The first step in painting horse fur is to paint a foundation without worrying about texture. I basecoat with the midtone color, block in the shadows and then blend them in, and then I layer on the highlights. The blending and layering don’t have to be perfect, since they’ll have a texture painted on top of them. To paint the texture, I use my tiny detail brush. (Windsor Newton series 7 miniature, size 0, 4 years old) The brush strokes are very short. They start on a layer of color they match (i.e. midtone texture would start on the midtone layer) and then I extend the line into the shadow. The fur look is achieved by painting lots and lots of little lines, starting from darkest to lightest, following the foundation I put down initially.

Gold NMM:

NMM is quite tricky, I don’t really follow a strict logic for it – I mess around with it until it looks right. One tip that I have is to make sure that you’ve got all your highlights in the right places before you start blending and layering. So go ahead and paint areas quickly, sort of sketching with paint. It will look streaky and/or blocky. However, if it looks shiny when you squint, then you’re on the right track, and can then smooth the color transitions. This prevents the frustration of having a perfectly blended highlight in the wrong spot.

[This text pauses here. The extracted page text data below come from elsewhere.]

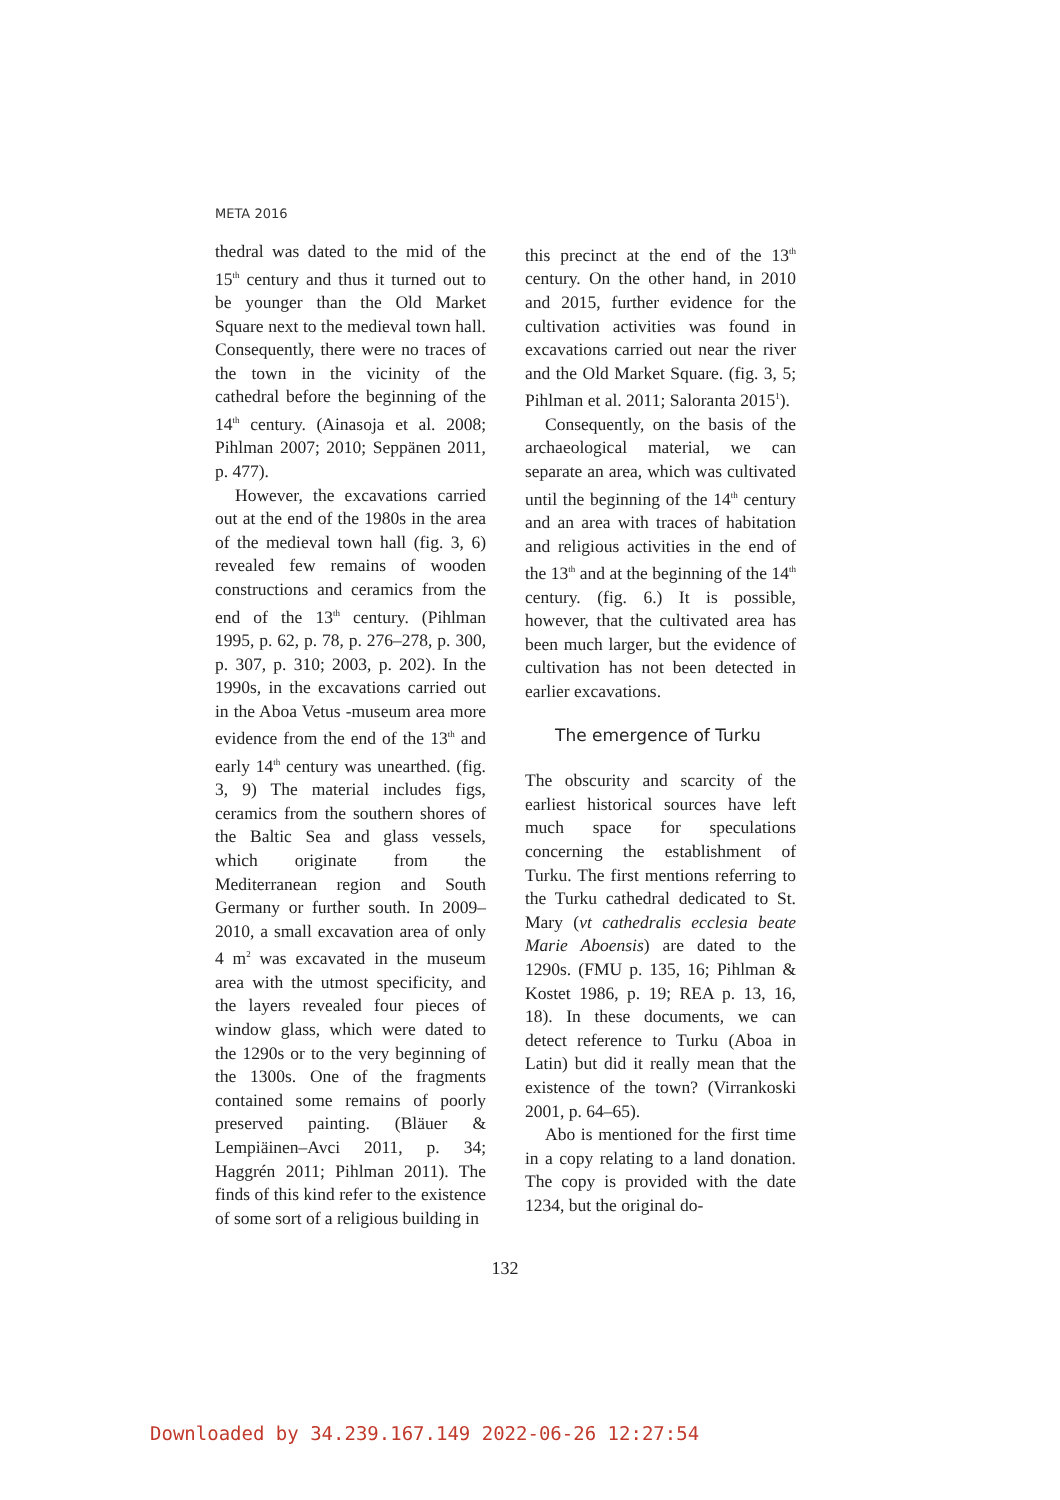META 2016
thedral was dated to the mid of the 15<sup>th</sup> century and thus it turned out to be younger than the Old Market Square next to the medieval town hall. Consequently, there were no traces of the town in the vicinity of the cathedral before the beginning of the 14<sup>th</sup> century. (Ainasoja et al. 2008; Pihlman 2007; 2010; Seppänen 2011, p. 477).
However, the excavations carried out at the end of the 1980s in the area of the medieval town hall (fig. 3, 6) revealed few remains of wooden constructions and ceramics from the end of the 13<sup>th</sup> century. (Pihlman 1995, p. 62, p. 78, p. 276–278, p. 300, p. 307, p. 310; 2003, p. 202). In the 1990s, in the excavations carried out in the Aboa Vetus -museum area more evidence from the end of the 13<sup>th</sup> and early 14<sup>th</sup> century was unearthed. (fig. 3, 9) The material includes figs, ceramics from the southern shores of the Baltic Sea and glass vessels, which originate from the Mediterranean region and South Germany or further south. In 2009–2010, a small excavation area of only 4 m<sup>2</sup> was excavated in the museum area with the utmost specificity, and the layers revealed four pieces of window glass, which were dated to the 1290s or to the very beginning of the 1300s. One of the fragments contained some remains of poorly preserved painting. (Bläuer & Lempiäinen–Avci 2011, p. 34; Haggrén 2011; Pihlman 2011). The finds of this kind refer to the existence of some sort of a religious building in
this precinct at the end of the 13<sup>th</sup> century. On the other hand, in 2010 and 2015, further evidence for the cultivation activities was found in excavations carried out near the river and the Old Market Square. (fig. 3, 5; Pihlman et al. 2011; Saloranta 2015<sup>1</sup>).
Consequently, on the basis of the archaeological material, we can separate an area, which was cultivated until the beginning of the 14<sup>th</sup> century and an area with traces of habitation and religious activities in the end of the 13<sup>th</sup> and at the beginning of the 14<sup>th</sup> century. (fig. 6.) It is possible, however, that the cultivated area has been much larger, but the evidence of cultivation has not been detected in earlier excavations.
The emergence of Turku
The obscurity and scarcity of the earliest historical sources have left much space for speculations concerning the establishment of Turku. The first mentions referring to the Turku cathedral dedicated to St. Mary (vt cathedralis ecclesia beate Marie Aboensis) are dated to the 1290s. (FMU p. 135, 16; Pihlman & Kostet 1986, p. 19; REA p. 13, 16, 18). In these documents, we can detect reference to Turku (Aboa in Latin) but did it really mean that the existence of the town? (Virrankoski 2001, p. 64–65).
Abo is mentioned for the first time in a copy relating to a land donation. The copy is provided with the date 1234, but the original do-
132
Downloaded by 34.239.167.149 2022-06-26 12:27:54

For gold NMM, I usually have a red color in the darker shades, and I often highlight with a little pale blue mixed in with the lighter yellow. (Though, I have to be careful not to let it look green.) The yellow color isn’t straight yellow; I usually use Yellow Ochre, Brown Ochre, or Dark Flesh from the Vallejo Model Color line.

Freehand Patterns:

As with the fur, using a good brush is crucial for freehand.

I always try to figure out the main element of my pattern on paper, and draw it the size that I want to paint it. For Kraye’s freehand, I had to simplify the Cygnar symbol before I could paint it at that size. Once I have the main theme of the pattern, I look for good places to put it. It needs to be in highly visible locations, like smooth portions of armor, or broad expanses of fabric. Regularity of placement is something that can be disregarded at this point. Once there are no longer good places for the pattern to go, I break it into sections and look for places to put those. I.e, “There’s room for the top half of the swan here.” After that, I fill in the empty spaces with dots, swirly bits and curlicues. The extra detail tricks the eyes into thinking that the pattern is more cohesive than it actually is. Plus it’s really fun to paint dots.

To give it more polished look, I usually finish up with a glaze of the midtone over everything, and a glaze of shadow in the darker parts.